What poets changed the way you thought about writing?
For years, my go-to was George Bowering, a poet I’d first encountered during my high school years. Influences were multiple during my twenties, from John Newlove, Leonard Cohen, Margaret Atwood and Barry McKinnon to bpNichol, Artie Gold, Robert Kroetsch and Judith Fitzgerald, among so many, many others, but Bowering was always my anchor. From him, I learned a consideration of writing my local, and the importance of reading (and supporting) my contemporaries. Every time I read any of his essays, or picked up an anthology he’d edited, it sent me off into dozens of other directions in my reading, which I’ve very much appreciated. Through him, I discovered TISH, the Kootenay School of Writing, the Vehicule Poets, Coach House, Talon, Quebec writers in translation, etcetera. The field was ever-expanding, and seemingly had no limits.
Some of my staples over the past decade or so include Pattie McCarthy, Rosmarie Waldrop, Margaret Christakos, Sawako Nakayasu, Alice Notley, Julie Carr, Susan Howe, Jennifer Kronovet, Marcus McCann, Kate Greenstreet, Anna Gurton-Wachter, Erín Moure, Jordan Abel, derek beaulieu, Ryan Murphy, Cole Swensen, Gil McElroy, and pretty much anything translated by Norma Cole. Amelia Martins had a first book I couldn’t put down for a very long time. Layli Long Soldier should have won every award going for her first collection. There are far more names to list, but I suspect we haven’t infinite space.
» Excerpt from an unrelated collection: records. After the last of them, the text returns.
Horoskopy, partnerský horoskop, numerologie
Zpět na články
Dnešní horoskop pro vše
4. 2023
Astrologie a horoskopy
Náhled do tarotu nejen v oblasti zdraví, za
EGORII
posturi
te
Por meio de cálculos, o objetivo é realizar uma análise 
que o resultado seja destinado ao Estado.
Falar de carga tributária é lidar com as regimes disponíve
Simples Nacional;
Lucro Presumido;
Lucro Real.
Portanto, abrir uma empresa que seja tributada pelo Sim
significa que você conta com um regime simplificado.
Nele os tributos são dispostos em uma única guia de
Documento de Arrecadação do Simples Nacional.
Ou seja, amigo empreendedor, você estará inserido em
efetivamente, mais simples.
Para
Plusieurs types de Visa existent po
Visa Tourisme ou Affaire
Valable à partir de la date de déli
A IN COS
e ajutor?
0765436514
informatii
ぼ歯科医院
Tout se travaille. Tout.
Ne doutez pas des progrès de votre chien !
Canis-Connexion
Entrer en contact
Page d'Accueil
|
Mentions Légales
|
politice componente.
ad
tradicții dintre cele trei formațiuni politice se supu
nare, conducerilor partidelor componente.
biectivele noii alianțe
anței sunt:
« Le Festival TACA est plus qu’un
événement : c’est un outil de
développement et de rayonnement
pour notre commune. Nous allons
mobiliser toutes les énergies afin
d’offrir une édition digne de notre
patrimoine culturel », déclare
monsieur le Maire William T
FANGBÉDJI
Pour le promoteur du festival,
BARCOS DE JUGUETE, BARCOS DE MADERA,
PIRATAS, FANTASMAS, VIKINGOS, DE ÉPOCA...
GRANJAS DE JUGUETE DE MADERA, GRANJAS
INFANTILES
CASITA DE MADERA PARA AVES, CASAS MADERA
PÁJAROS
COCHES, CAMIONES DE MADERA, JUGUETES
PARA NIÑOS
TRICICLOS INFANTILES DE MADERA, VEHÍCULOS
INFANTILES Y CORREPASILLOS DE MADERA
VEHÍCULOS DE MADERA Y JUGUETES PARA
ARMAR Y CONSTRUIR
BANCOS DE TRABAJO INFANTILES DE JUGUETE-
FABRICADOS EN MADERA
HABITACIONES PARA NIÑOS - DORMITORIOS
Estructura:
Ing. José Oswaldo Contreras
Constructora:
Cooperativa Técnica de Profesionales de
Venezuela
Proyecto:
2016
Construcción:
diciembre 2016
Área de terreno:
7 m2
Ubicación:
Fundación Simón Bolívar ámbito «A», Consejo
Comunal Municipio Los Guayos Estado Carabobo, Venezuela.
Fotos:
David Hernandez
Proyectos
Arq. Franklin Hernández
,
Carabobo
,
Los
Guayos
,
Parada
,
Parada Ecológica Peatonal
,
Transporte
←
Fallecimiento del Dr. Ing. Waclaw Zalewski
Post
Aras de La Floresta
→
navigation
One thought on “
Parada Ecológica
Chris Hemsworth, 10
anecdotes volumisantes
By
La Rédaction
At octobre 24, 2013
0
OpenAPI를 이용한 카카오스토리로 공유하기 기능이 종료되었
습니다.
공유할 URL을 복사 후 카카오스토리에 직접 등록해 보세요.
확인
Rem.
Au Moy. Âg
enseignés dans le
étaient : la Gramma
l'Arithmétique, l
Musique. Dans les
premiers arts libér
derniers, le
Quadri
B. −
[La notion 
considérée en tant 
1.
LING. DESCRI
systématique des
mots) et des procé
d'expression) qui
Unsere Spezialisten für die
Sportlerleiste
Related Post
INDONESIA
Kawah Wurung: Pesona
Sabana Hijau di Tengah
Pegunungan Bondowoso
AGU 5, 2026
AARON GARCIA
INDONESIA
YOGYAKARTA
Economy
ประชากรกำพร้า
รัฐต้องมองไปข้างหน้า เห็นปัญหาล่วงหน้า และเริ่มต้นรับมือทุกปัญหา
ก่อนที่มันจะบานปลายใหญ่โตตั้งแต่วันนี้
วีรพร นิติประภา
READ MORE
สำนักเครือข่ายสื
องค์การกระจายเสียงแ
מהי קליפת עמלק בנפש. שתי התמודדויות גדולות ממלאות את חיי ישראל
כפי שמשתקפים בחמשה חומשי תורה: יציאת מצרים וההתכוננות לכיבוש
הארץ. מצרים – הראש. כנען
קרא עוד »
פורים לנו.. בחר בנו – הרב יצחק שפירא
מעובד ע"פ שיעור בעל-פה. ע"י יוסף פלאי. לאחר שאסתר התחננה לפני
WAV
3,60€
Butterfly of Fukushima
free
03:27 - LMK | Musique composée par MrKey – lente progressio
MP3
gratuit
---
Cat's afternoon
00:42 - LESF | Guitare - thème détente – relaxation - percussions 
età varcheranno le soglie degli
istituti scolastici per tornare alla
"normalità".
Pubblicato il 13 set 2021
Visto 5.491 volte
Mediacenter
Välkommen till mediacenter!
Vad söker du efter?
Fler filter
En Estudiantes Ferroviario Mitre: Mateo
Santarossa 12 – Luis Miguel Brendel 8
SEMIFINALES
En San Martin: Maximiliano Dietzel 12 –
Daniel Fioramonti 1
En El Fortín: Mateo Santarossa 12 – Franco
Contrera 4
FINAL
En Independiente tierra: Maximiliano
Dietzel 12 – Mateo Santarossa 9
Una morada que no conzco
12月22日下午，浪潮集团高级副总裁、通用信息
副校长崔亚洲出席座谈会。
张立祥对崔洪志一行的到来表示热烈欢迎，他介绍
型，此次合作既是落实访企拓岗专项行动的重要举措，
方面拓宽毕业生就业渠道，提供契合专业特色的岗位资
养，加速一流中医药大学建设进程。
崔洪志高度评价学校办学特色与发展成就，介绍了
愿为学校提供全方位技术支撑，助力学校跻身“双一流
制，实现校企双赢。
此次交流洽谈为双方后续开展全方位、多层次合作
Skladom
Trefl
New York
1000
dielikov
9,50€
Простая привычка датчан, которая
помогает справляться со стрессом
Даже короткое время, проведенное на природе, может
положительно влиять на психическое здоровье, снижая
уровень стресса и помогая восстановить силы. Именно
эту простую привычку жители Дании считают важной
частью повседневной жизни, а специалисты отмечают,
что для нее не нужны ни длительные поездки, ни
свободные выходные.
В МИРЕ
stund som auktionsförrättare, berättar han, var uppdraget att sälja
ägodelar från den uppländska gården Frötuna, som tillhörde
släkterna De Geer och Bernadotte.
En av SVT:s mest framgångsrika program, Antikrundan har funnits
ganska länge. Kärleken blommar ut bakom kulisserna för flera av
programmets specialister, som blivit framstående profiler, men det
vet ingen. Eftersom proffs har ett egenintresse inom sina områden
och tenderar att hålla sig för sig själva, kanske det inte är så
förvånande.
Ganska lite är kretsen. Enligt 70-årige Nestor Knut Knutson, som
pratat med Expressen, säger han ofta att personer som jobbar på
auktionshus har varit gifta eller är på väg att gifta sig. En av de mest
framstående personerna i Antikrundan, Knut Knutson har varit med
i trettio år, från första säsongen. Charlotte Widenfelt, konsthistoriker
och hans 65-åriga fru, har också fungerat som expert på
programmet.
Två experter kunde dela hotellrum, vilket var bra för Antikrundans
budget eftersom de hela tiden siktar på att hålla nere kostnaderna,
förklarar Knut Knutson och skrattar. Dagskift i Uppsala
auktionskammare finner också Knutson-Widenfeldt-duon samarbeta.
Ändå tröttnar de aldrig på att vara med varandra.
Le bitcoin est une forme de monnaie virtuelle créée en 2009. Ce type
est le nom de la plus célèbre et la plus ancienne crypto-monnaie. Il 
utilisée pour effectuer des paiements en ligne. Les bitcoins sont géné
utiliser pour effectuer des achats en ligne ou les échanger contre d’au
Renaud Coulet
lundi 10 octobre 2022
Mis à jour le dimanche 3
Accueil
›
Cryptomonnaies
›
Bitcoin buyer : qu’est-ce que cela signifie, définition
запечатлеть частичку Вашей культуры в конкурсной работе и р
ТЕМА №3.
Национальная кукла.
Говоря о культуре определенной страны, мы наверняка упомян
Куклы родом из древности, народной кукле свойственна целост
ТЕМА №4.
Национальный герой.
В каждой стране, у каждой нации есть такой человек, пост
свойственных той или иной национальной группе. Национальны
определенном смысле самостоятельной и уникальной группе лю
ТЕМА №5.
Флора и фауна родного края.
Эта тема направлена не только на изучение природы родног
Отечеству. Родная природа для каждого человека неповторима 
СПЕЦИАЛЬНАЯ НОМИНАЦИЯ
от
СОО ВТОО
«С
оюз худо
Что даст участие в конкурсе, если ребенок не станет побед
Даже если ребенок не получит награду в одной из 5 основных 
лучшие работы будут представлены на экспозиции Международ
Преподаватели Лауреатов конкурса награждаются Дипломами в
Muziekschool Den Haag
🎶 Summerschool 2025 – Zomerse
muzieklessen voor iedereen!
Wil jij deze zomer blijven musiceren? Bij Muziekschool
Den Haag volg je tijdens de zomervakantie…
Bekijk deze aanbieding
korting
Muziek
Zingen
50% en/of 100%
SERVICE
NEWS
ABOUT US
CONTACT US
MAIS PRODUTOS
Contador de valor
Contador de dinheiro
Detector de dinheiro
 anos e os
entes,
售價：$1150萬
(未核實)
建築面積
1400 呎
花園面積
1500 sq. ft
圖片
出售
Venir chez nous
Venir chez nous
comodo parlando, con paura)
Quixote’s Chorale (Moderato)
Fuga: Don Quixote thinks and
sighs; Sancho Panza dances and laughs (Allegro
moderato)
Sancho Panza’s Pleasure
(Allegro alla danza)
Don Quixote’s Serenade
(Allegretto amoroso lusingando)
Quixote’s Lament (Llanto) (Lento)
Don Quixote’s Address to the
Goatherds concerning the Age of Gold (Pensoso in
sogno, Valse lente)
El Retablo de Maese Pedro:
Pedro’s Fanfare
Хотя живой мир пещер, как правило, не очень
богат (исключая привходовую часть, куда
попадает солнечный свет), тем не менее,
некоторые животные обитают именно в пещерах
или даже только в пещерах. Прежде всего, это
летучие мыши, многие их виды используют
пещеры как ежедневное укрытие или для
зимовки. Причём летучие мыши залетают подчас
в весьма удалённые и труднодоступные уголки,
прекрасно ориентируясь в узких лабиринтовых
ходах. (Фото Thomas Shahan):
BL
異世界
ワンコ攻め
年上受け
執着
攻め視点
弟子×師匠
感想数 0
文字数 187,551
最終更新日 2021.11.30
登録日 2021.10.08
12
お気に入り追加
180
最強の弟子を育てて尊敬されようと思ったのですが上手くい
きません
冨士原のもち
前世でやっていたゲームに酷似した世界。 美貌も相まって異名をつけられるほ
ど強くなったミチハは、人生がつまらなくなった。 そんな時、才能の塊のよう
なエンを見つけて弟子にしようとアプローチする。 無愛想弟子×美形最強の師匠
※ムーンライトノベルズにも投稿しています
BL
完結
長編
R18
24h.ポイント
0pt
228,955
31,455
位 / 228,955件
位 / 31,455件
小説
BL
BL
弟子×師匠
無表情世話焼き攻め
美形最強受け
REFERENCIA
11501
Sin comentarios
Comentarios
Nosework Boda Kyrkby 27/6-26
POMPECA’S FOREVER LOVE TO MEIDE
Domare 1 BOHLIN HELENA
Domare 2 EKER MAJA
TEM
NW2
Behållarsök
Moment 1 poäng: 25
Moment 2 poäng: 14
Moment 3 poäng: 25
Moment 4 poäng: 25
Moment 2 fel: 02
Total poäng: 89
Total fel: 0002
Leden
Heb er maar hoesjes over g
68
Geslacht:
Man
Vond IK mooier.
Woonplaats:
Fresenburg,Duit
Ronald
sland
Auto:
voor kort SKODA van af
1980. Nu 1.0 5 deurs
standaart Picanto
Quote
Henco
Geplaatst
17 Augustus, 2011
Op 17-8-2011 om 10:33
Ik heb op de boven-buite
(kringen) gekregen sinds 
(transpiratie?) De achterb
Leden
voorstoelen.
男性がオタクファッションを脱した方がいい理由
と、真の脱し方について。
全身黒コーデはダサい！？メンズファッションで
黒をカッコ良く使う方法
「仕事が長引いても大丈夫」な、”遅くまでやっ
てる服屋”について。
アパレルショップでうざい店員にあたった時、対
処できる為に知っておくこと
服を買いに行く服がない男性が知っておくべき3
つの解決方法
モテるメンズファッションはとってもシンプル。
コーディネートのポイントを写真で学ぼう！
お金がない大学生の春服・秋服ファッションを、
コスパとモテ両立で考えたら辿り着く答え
Really, the way one thinks about writing is constantly mutable, and evolving, or at least should be. Just about anything can change the way one thinks about writing, even a poem I might not necessarily find terribly interesting, discovered in the middle of some literary journal, might have some small kernel of “oh, what’s that?” in it; something I might want to consider including in whatever I end up doing next.